LOS ANGELES -- UCLA stumbled and staggered at the end of the regular season and into the Pac-10 conference tournament, but the Bruins get a clean slate this week when they face Michigan State in the second round of the NCAA tournament on Thursday at the St. Pete Times Forum in Tampa, Fla.
UCLA (22-10), which missed the NCAA tournament last season, was seeded No. 7 in the Southeast bracket and will face the No. 10-seeded Spartans (19-14), who have advanced to the Final Four in each of the past two seasons and six times in the past 12.
It will be quite a challenge for UCLA, which is reeling after an embarrassing 76-59 loss to Oregon last Thursday in the quarterfinals of the Pac-10 tournament. Still, the Bruins are in after a 14-18 record last year kept them out of the Big Dance for only the third time since 1989.
"We expected to get back in the tournament," UCLA coach Ben Howland said. "That's the expectation here."
A second-place finish in the Pac-10 all but assured the Bruins would be back, but the stumble to the finish line -- UCLA went 3-3 in its final six games and needed overtime to defeat an undermanned Washington State in the regular-season finale -- casts doubt on how far the Bruins can advance in the NCAA tournament.
"The tournament is a whole new season," Howland said. "Everybody comes into the tournament at 0-0 and everybody who is in there is deserving."
Michigan State is not exactly rolling coming in. The Spartans were No. 2 in the preseason rankings this year with nine players returning from the team that lost to Butler in the national semifinals last year, but the Spartans have lost nine of their past 16 games, including a 61-48 loss to Penn State in the Big Ten conference tournament.
But Howland said Michigan State's tournament experience would be a big advantage over his Bruins. Five of the current Spartans players have been to the past two Final Fours. UCLA has only two players -- guards Malcolm Lee and Jerime Anderson -- still on the team from when UCLA last went to the tournament in 2009.
"They are a NCAA tournament battle-tested team and program with [coach Tom] Izzo probably having the most success in the tournament over the last 12 years of anybody," Howland said. "They’re a team that has had great success in the tournament. It’s going to be a very difficult game this year and we know that."
Still, playing a difficult game is better than playing none at all, which is what the Bruins had to face last year.
"Last March wasn't fun," Howland said.
This March hasn't exactly gotten off to a good start.
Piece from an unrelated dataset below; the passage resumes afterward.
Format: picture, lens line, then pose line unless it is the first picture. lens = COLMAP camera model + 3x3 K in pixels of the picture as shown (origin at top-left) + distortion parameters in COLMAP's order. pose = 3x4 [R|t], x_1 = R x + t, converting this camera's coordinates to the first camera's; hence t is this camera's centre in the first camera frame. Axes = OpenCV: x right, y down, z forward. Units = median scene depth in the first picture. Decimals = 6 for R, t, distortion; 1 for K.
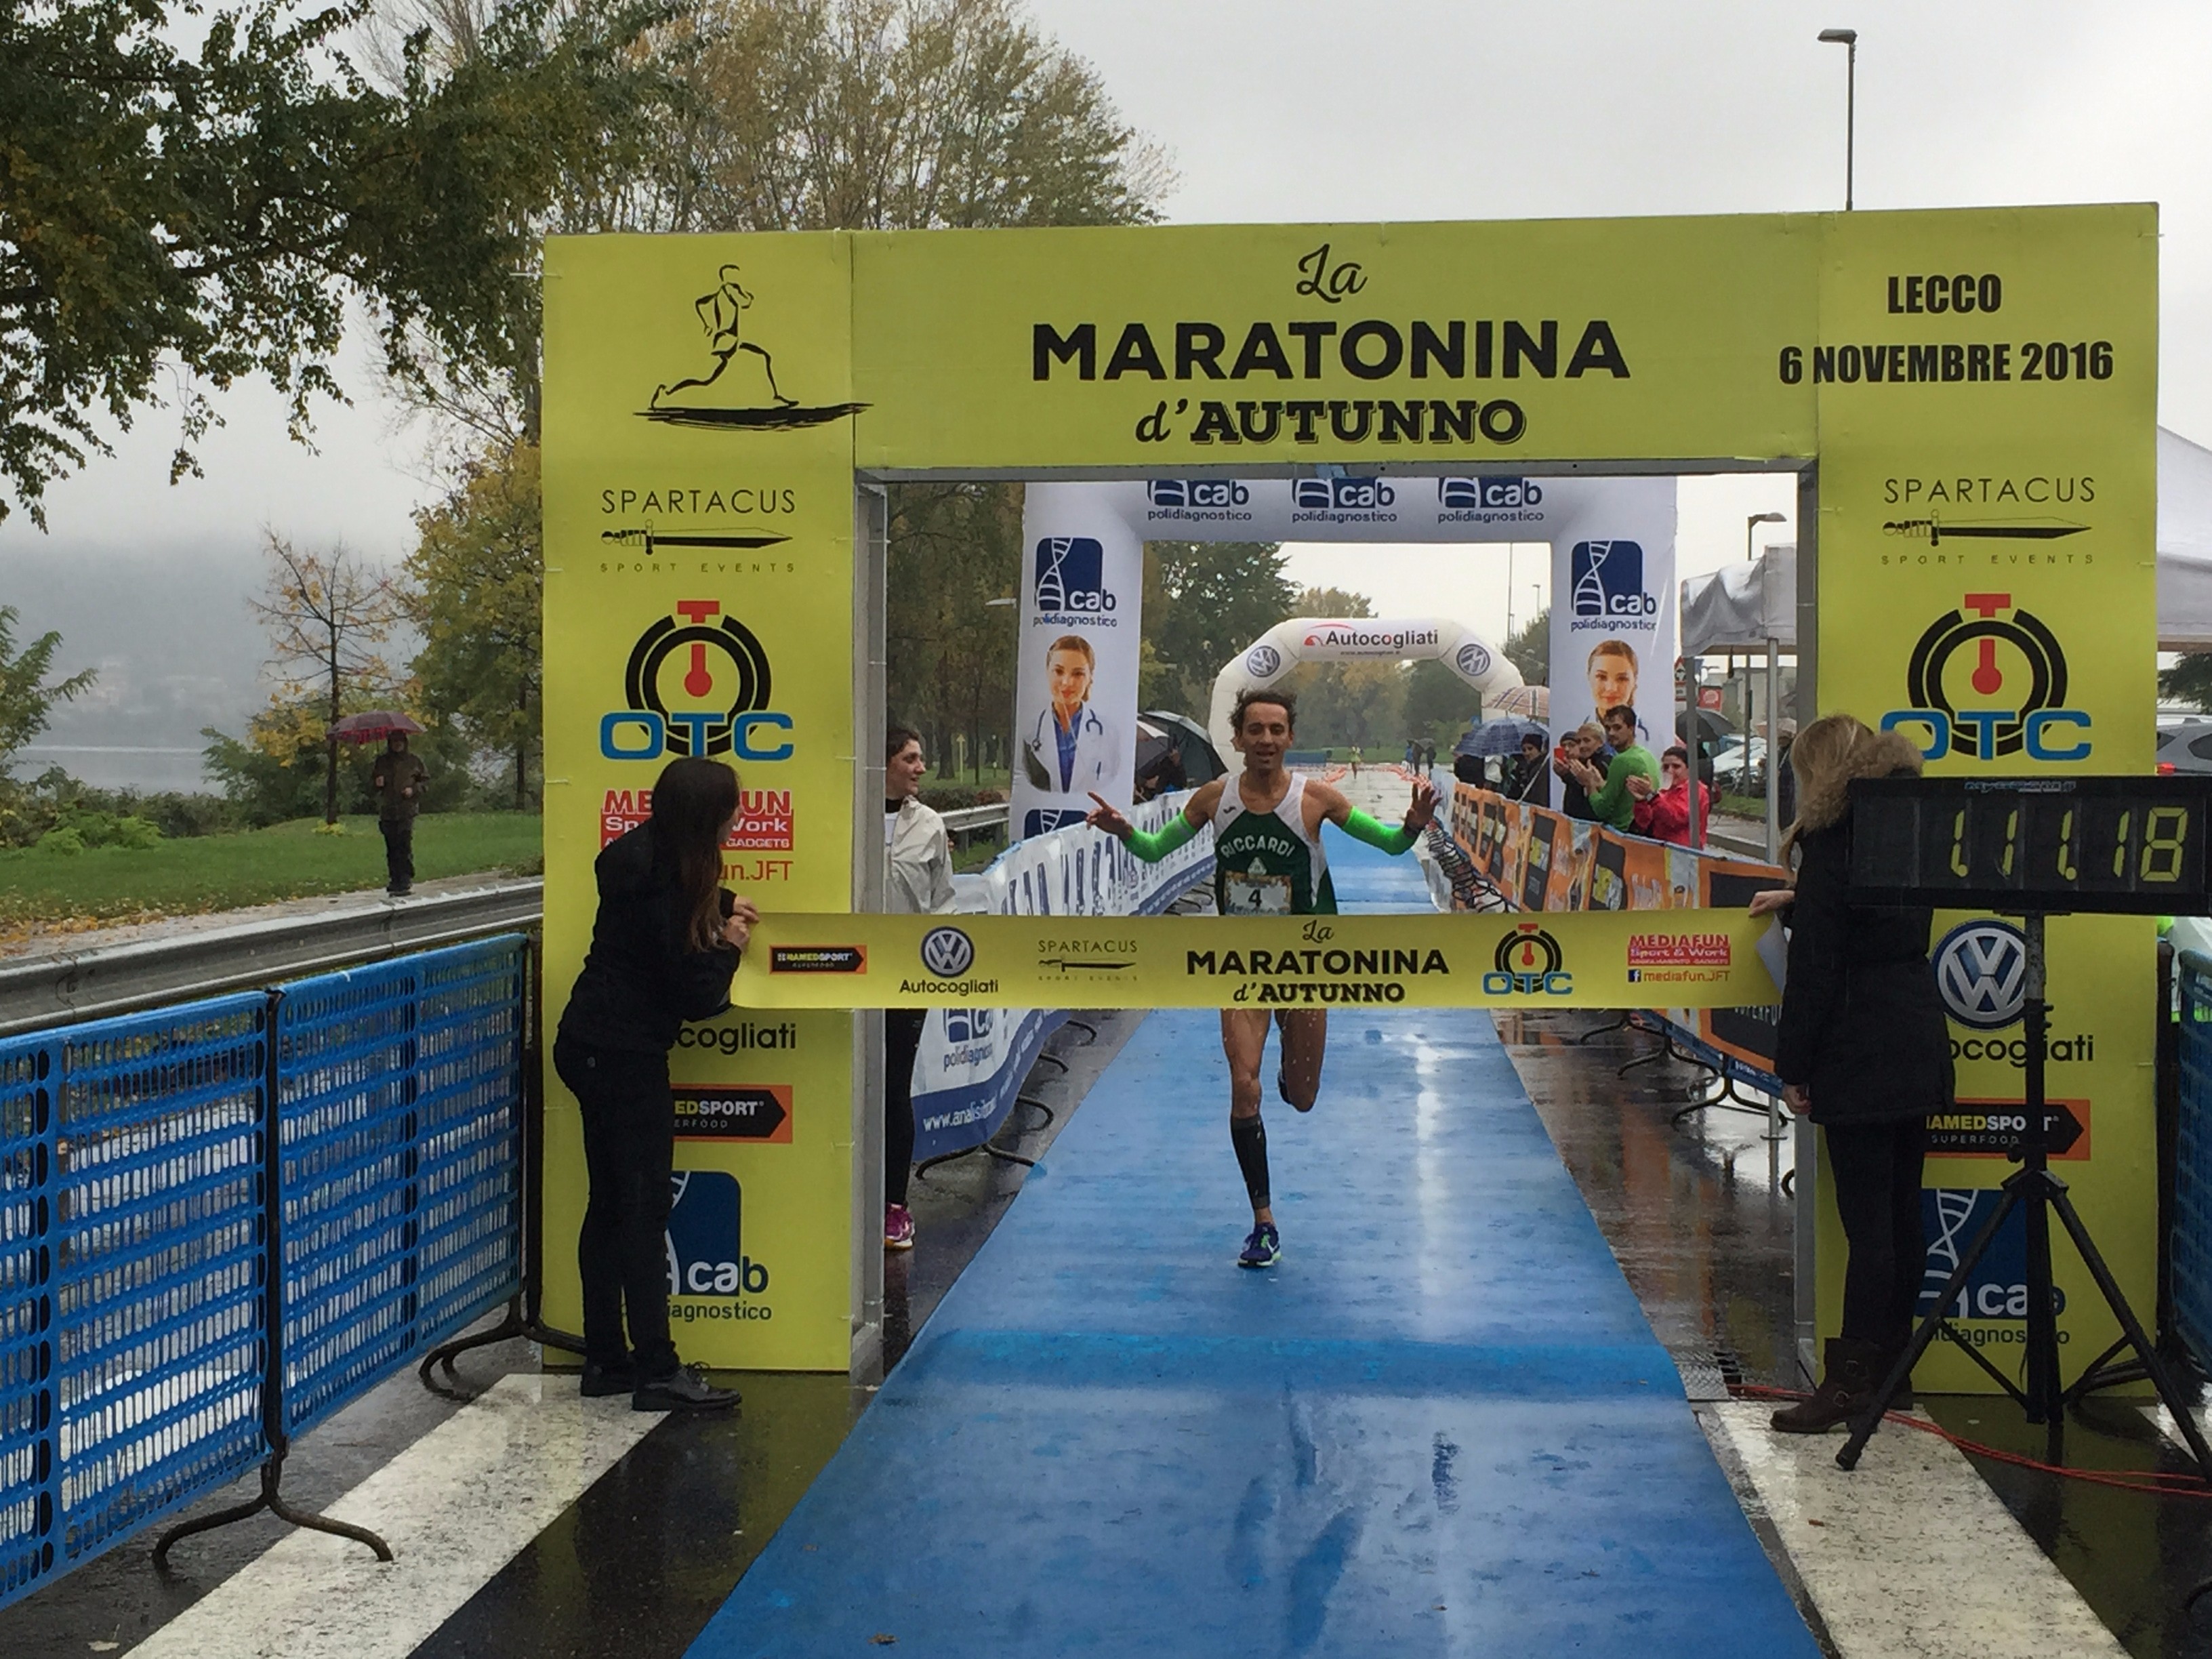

The Bruins have lost two of their three games this month, and Lee injured his left knee during the regular-season finale at Washington State. Also, forward Tyler Honeycutt and freshman guard Tyler Lamb have strep throat and Anderson is battling a viral illness.
None is expected to miss the NCAA tournament opener Thursday.
"As a college basketball player, this is what you want to do," Anderson said. "It was pretty disappointing not getting there last year so we want to make the most of this opportunity."
Although most of the players and coaches were confident that the Bruins would make the tournament, there were some moments of trepidation during the selection show.
UCLA's bracket was announced last, so the Bruins didn't hear their name called until the end of the show. Additionally, UCLA did not allow media into the room where the Bruins had gathered to watch the show.
"That made me think a little," said point guard Lazeric Jones. "Why wouldn't they have TV cameras in here? Did they think we weren't going to get picked?"
Center Joshua Smith said the team had a "controlled" celebration when they found out they were in and who they'd be playing.
"It was like 'It’s cool. We’re in'" Smith said. "It’s cool to say we’re one of the 68 teams."
The only regrets were that they didn't finish the season stronger to improve their seeding or get selected to a site that was closer to home.
"The Pac-10 tournament was for seeding and maybe to get in the West, but we lost and we got a 7-seed in the Southeast," Smith said. "We’ll take what we can get."